◆ Exercise
Copy out every line of text in the material below, unchanged and in the same order, and leave the pictures out.

◆ Exercise inputs
-- Opening Marker --
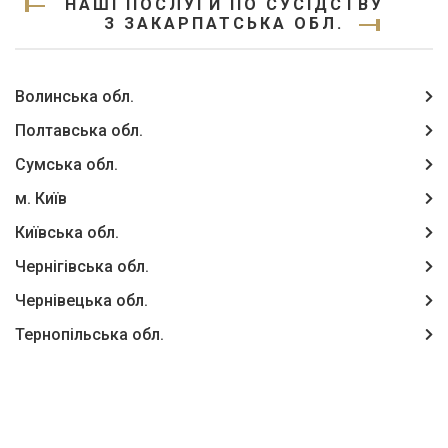
НАШІ ПОСЛУГИ ПО СУСІДСТВУ
З ЗАКАРПАТСЬКА ОБЛ.
Волинська обл.
Полтавська обл.
Сумська обл.
м. Київ
Київська обл.
Чернігівська обл.
Чернівецька обл.
Тернопільська обл.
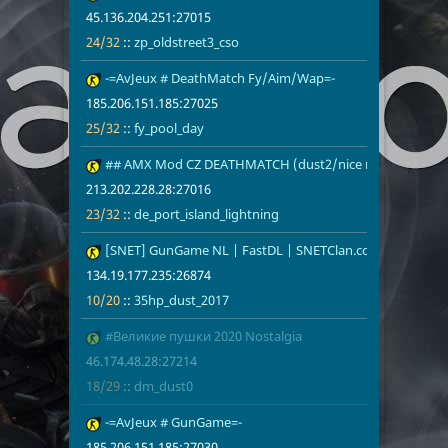
45.136.204.251:27015
24/32
::
zp_oldstreet3_cso
3
-=AvJeux # DeathMatch Fy/Aim/Wap=-
185.206.151.
25/32
fy_pool_day
185.206.151.185:27025
25/32
::
fy_pool_day
4
## AMX Mod CZ DEATHMATCH (dust2/nice maps) ## htt
213.202.228.
23/32
de_port_isla
213.202.228.28:27016
23/32
::
de_port_island_lightning
5
[SNET] GunGame NL | FastDL | SNETClan.com
134.19.177.2
10/20
35hp_dust_2
134.19.177.235:26874
10/20
::
35hp_dust_2017
6
#Великие пушки 2020 Nostalgia
46.174.48.28
18/29
dm_dust0
46.174.48.28:27214
18/29
::
dm_dust0
7
-=AvJeux # GunGame=-
185.206.151.
17/32
gg_a2remak
185.206.151.185:27030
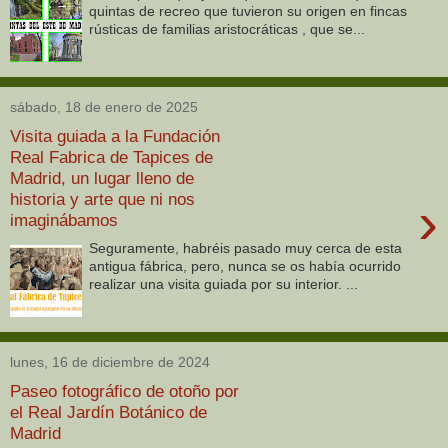
quintas de recreo que tuvieron su origen en fincas
rústicas de familias aristocráticas , que se...
sábado, 18 de enero de 2025
Visita guiada a la Fundación
Real Fabrica de Tapices de
Madrid, un lugar lleno de
historia y arte que ni nos
›
imaginábamos
Seguramente, habréis pasado muy cerca de esta
antigua fábrica, pero, nunca se os había ocurrido
realizar una visita guiada por su interior. ...
lunes, 16 de diciembre de 2024
Paseo fotográfico de otoño por
el Real Jardín Botánico de
Madrid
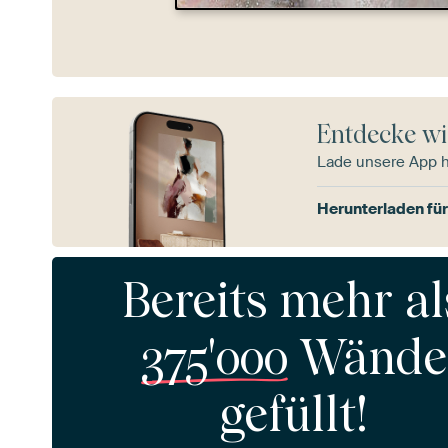
Entdecke wi
Lade unsere App 
Herunterladen für
Bereits mehr al
375'000
Wände
gefüllt!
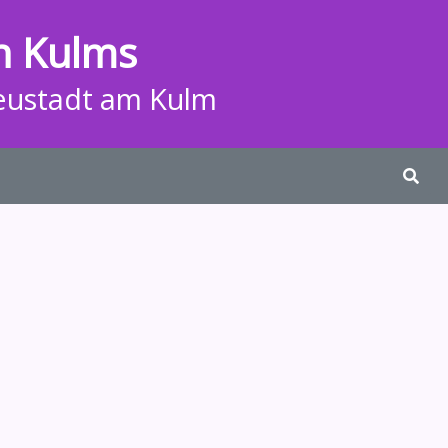
n Kulms
eustadt am Kulm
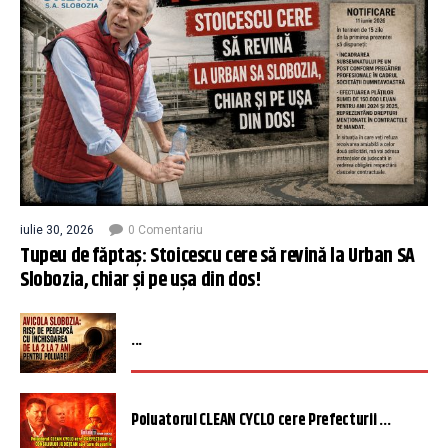
iulie 30, 2026
0 Comentariu
Tupeu de făptaș: Stoicescu cere să revină la Urban SA
Slobozia, chiar și pe ușa din dos!
...
Poluatorul CLEAN CYCLO cere Prefecturii ...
-- Closing Marker --
◆ Exercise response
НАШІ ПОСЛУГИ ПО СУСІДСТВУ
З ЗАКАРПАТСЬКА ОБЛ.
Волинська обл.
Полтавська обл.
Сумська обл.
м. Київ
Київська обл.
Чернігівська обл.
Чернівецька обл.
Тернопільська обл.
45.136.204.251:27015
24/32
::
zp_oldstreet3_cso
3
-=AvJeux # DeathMatch Fy/Aim/Wap=-
185.206.151.
25/32
fy_pool_day
185.206.151.185:27025
25/32
::
fy_pool_day
4
## AMX Mod CZ DEATHMATCH (dust2/nice maps) ## htt
213.202.228.
23/32
de_port_isla
213.202.228.28:27016
23/32
::
de_port_island_lightning
5
[SNET] GunGame NL | FastDL | SNETClan.com
134.19.177.2
10/20
35hp_dust_2
134.19.177.235:26874
10/20
::
35hp_dust_2017
6
#Великие пушки 2020 Nostalgia
46.174.48.28
18/29
dm_dust0
46.174.48.28:27214
18/29
::
dm_dust0
7
-=AvJeux # GunGame=-
185.206.151.
17/32
gg_a2remak
185.206.151.185:27030
quintas de recreo que tuvieron su origen en fincas
rústicas de familias aristocráticas , que se...
sábado, 18 de enero de 2025
Visita guiada a la Fundación
Real Fabrica de Tapices de
Madrid, un lugar lleno de
historia y arte que ni nos
›
imaginábamos
Seguramente, habréis pasado muy cerca de esta
antigua fábrica, pero, nunca se os había ocurrido
realizar una visita guiada por su interior. ...
lunes, 16 de diciembre de 2024
Paseo fotográfico de otoño por
el Real Jardín Botánico de
Madrid
Entdecke wi
Lade unsere App 
Herunterladen für
Bereits mehr al
375'000
Wände
gefüllt!
n Kulms
eustadt am Kulm
iulie 30, 2026
0 Comentariu
Tupeu de făptaș: Stoicescu cere să revină la Urban SA
Slobozia, chiar și pe ușa din dos!
...
Poluatorul CLEAN CYCLO cere Prefecturii ...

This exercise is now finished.